Greet Pauseを設定してみました
日本の非常に良質なDNSBLである、RBL.JPの運営などされているハートコンピュータさんのレポートです。
こちらでも、greet pauseを怪しい接続先に対してのみ掛ける、と言う手法を利用されています。
ハートコンピュータさんとほぼ同じ手法に行き着いているということで、現時点ではベストな手法なのかと思っています。

ベイズフィルタ精度向上の確認試験結果
最初にSpamAssassin日本語パッチを書かれたサードウェア久保さんのレポート

SpamAssassin関連実験場
現在SpamAssassin日本語化パッチを公開されている滝澤さんのページ

Rgrey - S25R + greylisting
自分が提唱しているS25R+greylistingという組み合わせで、誤検出や副作用がほとんどないスパム対策手法です。

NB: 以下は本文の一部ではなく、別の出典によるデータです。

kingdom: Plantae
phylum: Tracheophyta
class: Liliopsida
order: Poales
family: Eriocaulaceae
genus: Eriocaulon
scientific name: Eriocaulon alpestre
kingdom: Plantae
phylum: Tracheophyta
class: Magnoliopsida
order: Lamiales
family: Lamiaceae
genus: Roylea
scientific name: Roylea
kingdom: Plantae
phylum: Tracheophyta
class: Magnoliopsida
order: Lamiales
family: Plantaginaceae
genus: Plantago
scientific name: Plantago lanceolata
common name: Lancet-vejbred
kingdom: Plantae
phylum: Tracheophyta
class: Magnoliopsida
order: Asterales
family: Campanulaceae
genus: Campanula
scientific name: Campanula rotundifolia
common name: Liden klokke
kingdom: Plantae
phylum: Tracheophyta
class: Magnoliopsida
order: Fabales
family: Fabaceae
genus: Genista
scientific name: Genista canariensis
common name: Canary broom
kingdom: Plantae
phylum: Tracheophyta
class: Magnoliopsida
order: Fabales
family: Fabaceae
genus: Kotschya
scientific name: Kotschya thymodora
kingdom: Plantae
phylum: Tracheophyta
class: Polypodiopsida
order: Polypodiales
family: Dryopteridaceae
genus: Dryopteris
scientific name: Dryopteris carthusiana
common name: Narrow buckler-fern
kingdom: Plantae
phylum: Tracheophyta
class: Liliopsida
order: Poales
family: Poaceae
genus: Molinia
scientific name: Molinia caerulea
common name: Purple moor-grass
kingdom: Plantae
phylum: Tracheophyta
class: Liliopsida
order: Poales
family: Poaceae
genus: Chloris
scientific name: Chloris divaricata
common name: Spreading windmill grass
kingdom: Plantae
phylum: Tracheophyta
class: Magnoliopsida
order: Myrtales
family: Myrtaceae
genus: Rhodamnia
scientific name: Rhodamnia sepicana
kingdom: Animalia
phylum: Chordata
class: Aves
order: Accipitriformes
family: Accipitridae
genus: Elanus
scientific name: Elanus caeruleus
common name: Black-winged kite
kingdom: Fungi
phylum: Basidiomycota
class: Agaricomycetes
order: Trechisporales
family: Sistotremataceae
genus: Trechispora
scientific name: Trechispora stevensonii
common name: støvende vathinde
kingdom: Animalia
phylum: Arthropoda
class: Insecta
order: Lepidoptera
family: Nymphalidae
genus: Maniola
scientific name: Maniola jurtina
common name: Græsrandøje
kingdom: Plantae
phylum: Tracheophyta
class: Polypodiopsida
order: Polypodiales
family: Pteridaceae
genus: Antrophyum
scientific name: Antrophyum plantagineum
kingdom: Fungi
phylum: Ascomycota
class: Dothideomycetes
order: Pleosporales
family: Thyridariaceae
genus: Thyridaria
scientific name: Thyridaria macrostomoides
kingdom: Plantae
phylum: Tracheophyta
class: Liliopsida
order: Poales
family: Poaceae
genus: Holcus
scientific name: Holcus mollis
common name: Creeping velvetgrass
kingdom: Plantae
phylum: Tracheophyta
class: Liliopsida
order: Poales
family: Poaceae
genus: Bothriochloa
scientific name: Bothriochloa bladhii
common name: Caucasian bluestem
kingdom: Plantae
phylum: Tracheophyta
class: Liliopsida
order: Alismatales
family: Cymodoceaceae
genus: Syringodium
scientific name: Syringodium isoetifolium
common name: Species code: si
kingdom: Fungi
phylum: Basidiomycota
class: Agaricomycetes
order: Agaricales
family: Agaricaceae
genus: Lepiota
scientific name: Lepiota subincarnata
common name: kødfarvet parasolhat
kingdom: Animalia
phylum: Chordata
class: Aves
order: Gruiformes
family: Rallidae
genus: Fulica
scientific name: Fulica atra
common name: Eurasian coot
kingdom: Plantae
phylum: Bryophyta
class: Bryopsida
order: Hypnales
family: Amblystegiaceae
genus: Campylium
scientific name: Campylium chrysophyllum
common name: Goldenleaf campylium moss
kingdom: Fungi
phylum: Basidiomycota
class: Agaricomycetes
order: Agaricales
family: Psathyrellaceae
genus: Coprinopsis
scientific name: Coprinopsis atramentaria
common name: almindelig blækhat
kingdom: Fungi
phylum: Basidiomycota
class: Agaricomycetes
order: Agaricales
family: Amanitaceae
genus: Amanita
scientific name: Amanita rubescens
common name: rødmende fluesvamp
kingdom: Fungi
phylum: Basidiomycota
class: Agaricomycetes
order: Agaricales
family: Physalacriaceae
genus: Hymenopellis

長野で働く専務のblog:SPAM対策まとめ - livedoor Blog（ブログ）
高村さんのところにStarpit導入していただいた際のまとめ。好評いただいて良かったです。
実際の導入の感じなどがつかめると思います。

MTA のアクセス制御
MTAでのスパム対策等について、最もまとまっていて参考になるページでしょう。
スパム対策等されている方で、まだ読まれていない方は必読です。